CAT.AIは、ボイスボットとチャットボットを統合した「CAT.AI CX-Bot」や、生成AI連携サービス「CAT.AI GEN-Bot」などを含むAIコミュニケーションプラットフォーム。独自の自然言語処理(NLP)技術や直感的なユーザーインターフェース(UI)デザインにより、金融、保険、飲食、官公庁など幅広い分野で導入されている。
マルチAIエージェントは、業務用途に応じて専門性を持つ複数のAIエージェントが、情報収集・判断・応答などの機能を分担し、連携して動作する。ユーザーからのリクエストに対し、「リードエージェント」と呼ばれる司令塔が各エージェントの動作を制御・連携させ、タスクの並行処理を可能にする。これにより、従来の単一AIエージェントでは対応が難しかった複雑な業務にも柔軟に対応できる。問い合わせ業務における回答の幅を広げ、AIによる自動化システムの運用簡素化、業務効率化、そしてスムーズで分かりやすい顧客体験(CX)の向上を促進する。

シングルエージェントとマルチエージェントの違い
マルチAIエージェントは、主に4種類のエージェントで構成される。タスク実行型の「Operational AI」は受発注や資料作成、データ解析などを担う。検索拡張生成(RAG)と大規模言語モデル(LLM)を活用する「Generative AI」は、商品情報検索やFAQ作成、専門的な回答を生成する。ナビゲーション形式で手続きを進める「Navigational AI」は、カスタマーサポート業務やユーザー情報の特定などを担当する。そして、AIの対応範囲外や緊急性の高い問い合わせ、感情的な対応が求められる場面では「Human」(有人エージェント)へのエスカレーションも可能だ。これらのエージェントは、用途に応じて柔軟に組み合わせて利用できる。

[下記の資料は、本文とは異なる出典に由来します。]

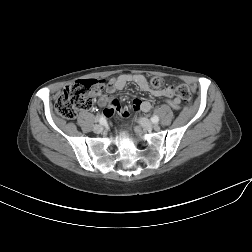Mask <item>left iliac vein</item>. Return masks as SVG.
Masks as SVG:
<instances>
[{
	"label": "left iliac vein",
	"mask_w": 252,
	"mask_h": 252,
	"mask_svg": "<svg viewBox=\"0 0 252 252\" xmlns=\"http://www.w3.org/2000/svg\"><path fill=\"white\" fill-rule=\"evenodd\" d=\"M139 124L148 131H151L153 128H155L156 126L153 125L149 120H147L146 118H139L138 120Z\"/></svg>",
	"instance_id": "obj_1"
}]
</instances>
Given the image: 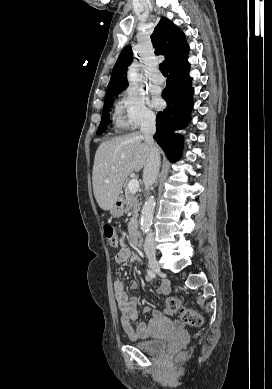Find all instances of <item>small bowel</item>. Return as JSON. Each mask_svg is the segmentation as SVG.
Returning a JSON list of instances; mask_svg holds the SVG:
<instances>
[{"instance_id": "obj_1", "label": "small bowel", "mask_w": 272, "mask_h": 389, "mask_svg": "<svg viewBox=\"0 0 272 389\" xmlns=\"http://www.w3.org/2000/svg\"><path fill=\"white\" fill-rule=\"evenodd\" d=\"M120 249L119 251L115 254L114 260L116 263H124L128 259H131L133 262H139V259L136 255L132 254L130 249L125 245L123 238L120 239ZM131 289H136L137 288V283L136 282H131L130 284ZM113 290H114V295L115 299L120 311V316H121V324L124 332L126 335L134 341L138 340H145L149 339L152 337V329L150 326V323H152L154 320L158 319L161 317V313L158 311H153V320L150 323L146 322H140L135 329L133 327V322H135L138 318V304H139V299L137 297H131L129 298L127 293L125 292L124 289V284L122 281L117 280L114 282L113 285ZM170 291V287L168 284L163 283L159 288H158V293L159 294H168ZM149 308H145V311H149Z\"/></svg>"}]
</instances>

【ユースケース例】 損害保険業界:保険金の請求可否に関する問い合わせ対応
具体的なユースケースとして、損害保険業界における保険金請求可否の問い合わせ対応が挙げられる。契約者からの問い合わせに対し、まずGenerative AIが規約やFAQから最適な回答を生成し、追加質問にはNavigational AIが必要情報を収集、そのままOperational AIが請求手続きをガイドするといった一連の流れを、マルチAIエージェントが連携して対応する。必要に応じて有人エージェントへスムーズに引き継ぐことで、ユーザー体験を最適化する。